FC Porto

Romário Baró: da infância difícil em África à receção na Casa do Dragão

Romário Baró, campeão europeu de sub-19 pelo FC Porto. Ivan Del Val/Global Imagens

Natural da Guiné-Bissau, Romário Baró chegou a Portugal em 2011 e começou cedo a dar nas vistas.

Veio para Portugal com que idade?

-Nasci na Guiné-Bissau e vim para Portugal com 11 anos.

Como foi a sua infância?

-Foi difícil, como é normal em África. Vivi na Guiné-Bissau até aos 11 anos com a minha mãe, quando o meu pai já tinha vindo para Portugal, porque estava com outra mulher.

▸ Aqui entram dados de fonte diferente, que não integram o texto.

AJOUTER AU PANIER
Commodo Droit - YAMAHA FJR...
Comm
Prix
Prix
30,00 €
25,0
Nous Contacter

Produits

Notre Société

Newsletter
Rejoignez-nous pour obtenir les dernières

Como surgiu a oportunidade de jogar no Atlético Povoense?

-Fui para lá através de um senhor, João Morais, que é, para mim, como um segundo pai. Ele acreditou em mim, deu-me tudo o que precisava e nunca me deixou cair. Ele trabalhava no clube, conhecia-me e levou-me para lá.

Como foi esse primeiro ano no Atlético Povoense?

-Foi um ano bom para mim, porque evoluí como jogador e tive a oportunidade de ir para o Sporting. Jogámos contra eles no campeonato, fizemos uma boa época e eles viram-me jogar.

Que recordações guarda desses tempos no Sporting?

-Não tenho muitas; tenho recordações dos meus colegas.

Depois do Sporting, o FC Porto. Como surgiu essa possibilidade?

-O FC Porto acreditou em mim e aceitei o convite.

A adaptação ao Porto foi fácil ou difícil?

-Para ser sincero, não foi difícil. Fui recebido de uma forma incrível, por pessoas fantásticas. Desde o primeiro momento que cheguei à Casa do Dragão [antigo lar do atleta] acolheram-me como se fosse um filho. Trataram-me de uma forma que não sei explicar e da qual não estava à espera. Tenho muito a agradecer-lhes.